Having one or more forms of virtual technology’s available to you also lets you do your own DR test and ion out the bugs without having the real disaster.
Virtualbox is a nice free one from Sun Microsystems if you wondering where to start or just don’t want to buy new software.


Network Access
Static IPs are not always a good thing and in a disaster they can be a real problem, example when hardware changes the new network adapter is detected and thus all IP addressing is lost, you have to options first is to use DHCP where possible and this I recommend to use as much as you can.

The second is to use netsh to backup and restore the IP configuration info to a common name such as “LAN” or some other common name for the interface so that all you have to do is rename the interface to LAN and execute netsh exec c:\ip.txt to restore your IP this is extremely handy if you have 6 or more network cards and you don’t want to spend half hour setting them up.

network card can often be an issue in a restore if you have the space keep a store of network card drivers on the system disk so you can easily reinstall the network card driver... its quite common for network cards to be intel based these days so the store of drivers shouldn't be large and this can be easy to implement.

Access to the network resource via IP and policy based security can also be time consuming to restore, so backing your IAS, RAS and DHCP scopes file using netsh so a way to save some time on the restore, after all you can make 30 or 40 clicks or you can just type netsh exec file.txt now this might not sound like that much of a time saver at first but when you have 8 to 10 server this can save more than an hour and cut the time spent down to less than a minute if you also have PSTools you can execute the restore simultaneously on all servers.


Scripting
Scripting is an important part of IT not just documenting how tasks are done but using the tools to hand to reduce the time taken to do them.

Imagine for an example I wanted to install a windows hotfix on 50 workstation and I didn’t have WSUS or internet access on the LAN segment for whatever reason do I spend 10 minutes logging on to each workstation and installing said hotfix and ultimately lose several precious hours or do I sit at my desk and execute c:\pstools\psexec @C:\workstationlist.txt “\\fileserver\share\critical\patch.exe /quiet /passive /norestart” and thus never have to leave the my chair.

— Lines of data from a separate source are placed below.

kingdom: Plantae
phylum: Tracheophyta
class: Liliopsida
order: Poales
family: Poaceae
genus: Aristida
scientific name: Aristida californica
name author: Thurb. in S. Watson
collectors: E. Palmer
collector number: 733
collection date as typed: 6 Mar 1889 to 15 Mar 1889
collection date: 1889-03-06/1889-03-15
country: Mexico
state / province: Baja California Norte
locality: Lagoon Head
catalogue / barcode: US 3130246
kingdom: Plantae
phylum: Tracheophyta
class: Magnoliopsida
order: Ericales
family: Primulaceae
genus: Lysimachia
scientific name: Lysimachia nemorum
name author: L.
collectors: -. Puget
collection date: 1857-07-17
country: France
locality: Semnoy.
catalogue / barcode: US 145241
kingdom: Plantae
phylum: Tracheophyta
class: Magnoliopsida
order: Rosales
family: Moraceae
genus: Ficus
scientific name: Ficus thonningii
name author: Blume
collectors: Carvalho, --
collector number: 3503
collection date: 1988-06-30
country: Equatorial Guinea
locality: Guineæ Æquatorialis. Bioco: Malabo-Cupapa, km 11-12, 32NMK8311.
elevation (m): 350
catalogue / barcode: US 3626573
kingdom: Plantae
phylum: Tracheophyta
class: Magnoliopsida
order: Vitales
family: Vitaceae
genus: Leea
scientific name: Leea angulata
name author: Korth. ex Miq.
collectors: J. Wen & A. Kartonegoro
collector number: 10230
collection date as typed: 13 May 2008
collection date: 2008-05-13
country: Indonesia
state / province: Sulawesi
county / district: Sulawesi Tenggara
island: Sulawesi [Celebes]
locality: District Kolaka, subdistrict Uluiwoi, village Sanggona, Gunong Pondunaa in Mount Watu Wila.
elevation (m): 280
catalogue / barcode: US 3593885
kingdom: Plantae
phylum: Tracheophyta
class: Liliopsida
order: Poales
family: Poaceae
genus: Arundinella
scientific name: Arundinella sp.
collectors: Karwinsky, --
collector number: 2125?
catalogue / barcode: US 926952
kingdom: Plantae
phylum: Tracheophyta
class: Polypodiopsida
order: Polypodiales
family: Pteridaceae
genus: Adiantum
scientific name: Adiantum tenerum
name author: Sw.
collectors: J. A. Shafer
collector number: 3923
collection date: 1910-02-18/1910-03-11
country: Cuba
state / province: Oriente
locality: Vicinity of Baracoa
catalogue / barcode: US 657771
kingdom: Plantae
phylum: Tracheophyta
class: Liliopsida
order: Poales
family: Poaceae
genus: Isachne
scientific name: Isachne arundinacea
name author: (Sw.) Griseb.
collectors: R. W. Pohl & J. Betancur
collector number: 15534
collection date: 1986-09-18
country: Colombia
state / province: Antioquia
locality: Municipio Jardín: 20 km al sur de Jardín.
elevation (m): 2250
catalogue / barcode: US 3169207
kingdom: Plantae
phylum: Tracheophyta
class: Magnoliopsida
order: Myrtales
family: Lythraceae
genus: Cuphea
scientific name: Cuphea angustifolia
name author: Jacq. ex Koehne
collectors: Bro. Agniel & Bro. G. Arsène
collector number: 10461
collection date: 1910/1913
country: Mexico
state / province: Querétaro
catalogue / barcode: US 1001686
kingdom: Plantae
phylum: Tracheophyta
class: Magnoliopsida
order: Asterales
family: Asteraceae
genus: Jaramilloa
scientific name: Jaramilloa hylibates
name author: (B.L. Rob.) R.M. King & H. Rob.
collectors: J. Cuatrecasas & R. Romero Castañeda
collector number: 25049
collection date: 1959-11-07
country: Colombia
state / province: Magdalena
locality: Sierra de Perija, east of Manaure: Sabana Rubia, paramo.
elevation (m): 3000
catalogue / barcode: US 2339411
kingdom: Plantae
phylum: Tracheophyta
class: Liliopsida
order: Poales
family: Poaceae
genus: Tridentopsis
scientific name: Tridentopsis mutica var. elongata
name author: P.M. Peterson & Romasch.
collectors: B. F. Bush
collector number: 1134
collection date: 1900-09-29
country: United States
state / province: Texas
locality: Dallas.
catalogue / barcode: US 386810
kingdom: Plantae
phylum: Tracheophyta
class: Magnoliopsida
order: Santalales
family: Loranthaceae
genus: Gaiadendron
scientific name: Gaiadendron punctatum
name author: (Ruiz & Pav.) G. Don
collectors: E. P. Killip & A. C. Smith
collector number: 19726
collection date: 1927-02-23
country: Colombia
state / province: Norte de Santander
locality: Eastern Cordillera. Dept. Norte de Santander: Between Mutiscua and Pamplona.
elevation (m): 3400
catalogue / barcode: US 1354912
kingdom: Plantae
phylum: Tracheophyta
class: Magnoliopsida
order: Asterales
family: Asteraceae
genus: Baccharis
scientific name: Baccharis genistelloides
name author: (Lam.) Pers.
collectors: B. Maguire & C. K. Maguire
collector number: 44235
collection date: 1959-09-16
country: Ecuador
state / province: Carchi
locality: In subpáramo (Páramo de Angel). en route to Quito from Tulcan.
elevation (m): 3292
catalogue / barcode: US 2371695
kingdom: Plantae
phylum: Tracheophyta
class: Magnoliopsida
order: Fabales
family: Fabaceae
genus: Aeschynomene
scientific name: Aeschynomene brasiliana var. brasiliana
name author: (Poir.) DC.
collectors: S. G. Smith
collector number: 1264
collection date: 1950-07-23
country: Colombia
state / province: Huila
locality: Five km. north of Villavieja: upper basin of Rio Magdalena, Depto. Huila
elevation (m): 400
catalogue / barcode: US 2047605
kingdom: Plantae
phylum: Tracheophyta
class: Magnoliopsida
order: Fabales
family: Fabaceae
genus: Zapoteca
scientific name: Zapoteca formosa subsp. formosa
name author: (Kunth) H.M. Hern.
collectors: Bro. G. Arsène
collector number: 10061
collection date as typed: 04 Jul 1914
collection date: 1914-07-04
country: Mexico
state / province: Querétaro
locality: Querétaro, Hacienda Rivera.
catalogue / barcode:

This kind of scripting can be used in restores to just as much efficiency, as it maybe need redeploy patches and updates that are missing from the restore media.
Remember whatever tools use choice to use, it should be use on the entire environment as differing restore techniques only add to the complications and time needed to restore the environment.


Applications
Now we have finished on the scripting side of things move on to the applications, using Active Directory based authentication is not just easier to centrally administer but also better for application restores as it saves time on restoring SQL based logins where this is mismatch in SID, along with file permission and other such lovely security identifier related issues, so make a check on all existing application that they use domain authentication and identify any that might be a problem to restore.

Another largely over looked point is some application are outside of backup software’s ability to restore so look into best practices of each software vendor you use and check the application has recover path as you might need to delete locked files and or restore the application using its own set of backup tools.